╭─ Data section

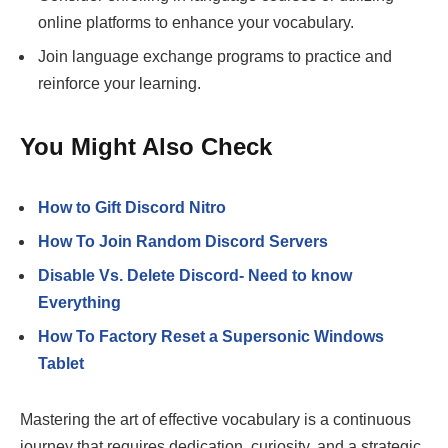
online platforms to enhance your vocabulary.
Join language exchange programs to practice and
reinforce your learning.
You Might Also Check
How to Gift Discord Nitro
How To Join Random Discord Servers
Disable Vs. Delete Discord- Need to know
Everything
How To Factory Reset a Supersonic Windows
Tablet
Mastering the art of effective vocabulary is a continuous
journey that requires dedication, curiosity, and a strategic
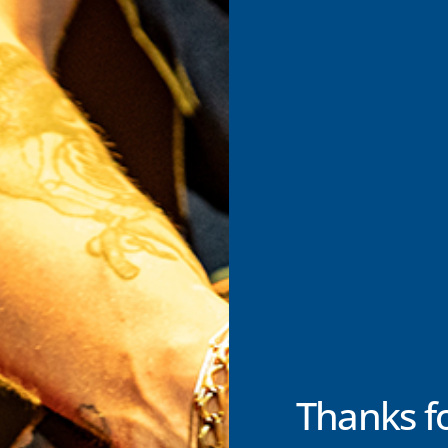
Thanks f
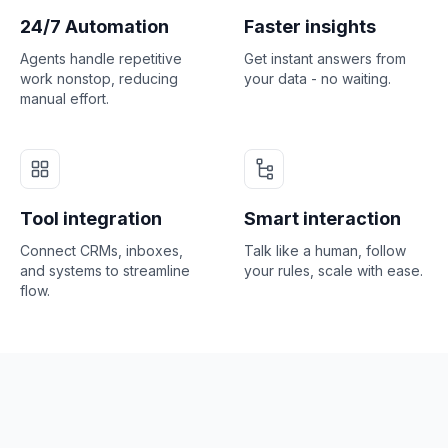
24/7 Automation
Faster insights
Agents handle repetitive
Get instant answers from
work nonstop, reducing
your data - no waiting.
manual effort.
Tool integration
Smart interaction
Connect CRMs, inboxes,
Talk like a human, follow
and systems to streamline
your rules, scale with ease.
flow.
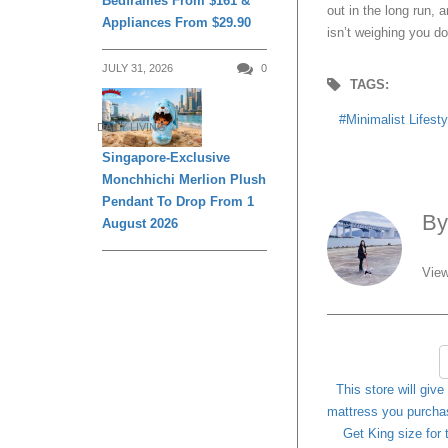
Bedframes From $161 &
out in the long run, a
Appliances From $29.90
isn’t weighing you d
JULY 31, 2026
0
TAGS:
Minimalist Lifesty
DAILY LIVING
Singapore-Exclusive
Monchhichi Merlion Plush
Pendant To Drop From 1
B
August 2026
View
This store will give
mattress you purcha
Get King size for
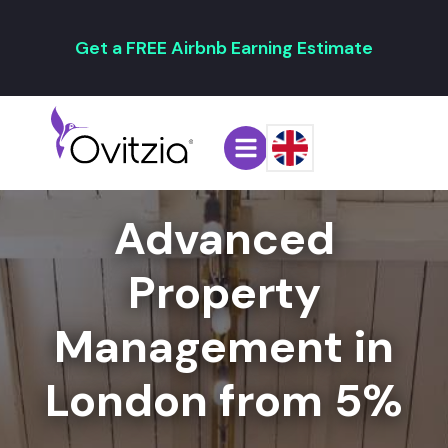
Get a FREE Airbnb Earning Estimate
Advanced
Property
Management in
London from 5%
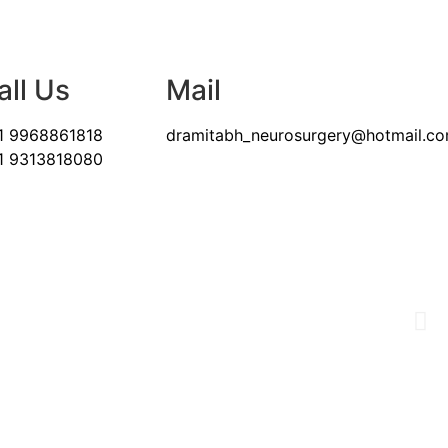
all Us
Mail
1 9968861818
dramitabh_neurosurgery@hotmail.c
1 9313818080
& BRAIN NEEDS
nt asset.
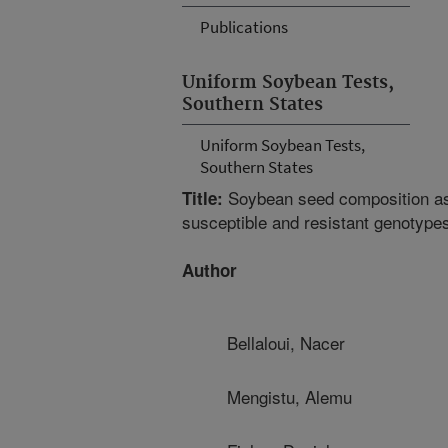
Publications
Uniform Soybean Tests,
Southern States
Uniform Soybean Tests,
Southern States
Soybean seed composition as
Title:
susceptible and resistant genotype
Author
Bellaloui, Nacer
Mengistu, Alemu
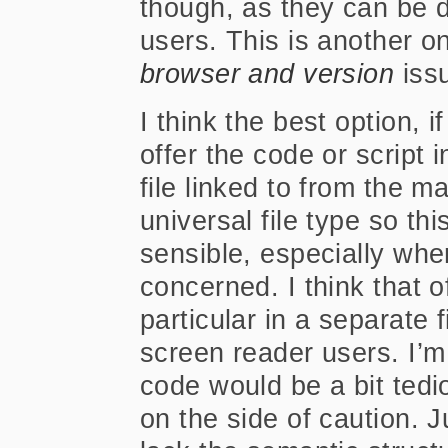
though, as they can be d
users. This is another o
browser and version
iss
I think the best option, if
offer the code or script i
file linked to from the mai
universal file type so t
sensible, especially wher
concerned. I think that of
particular in a separate 
screen reader users. I’
code would be a bit tedio
on the side of caution. J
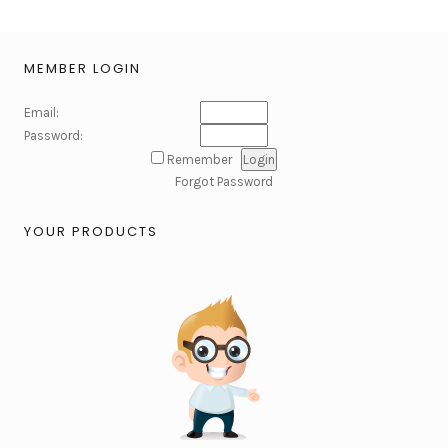
MEMBER LOGIN
Email:
Password:
Remember
Forgot Password
YOUR PRODUCTS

╰─

▶ _Directions_: Copy every line in the listing above where the string "file" turns up.

▶ _Written response_:
file linked to from the mai
universal file type so t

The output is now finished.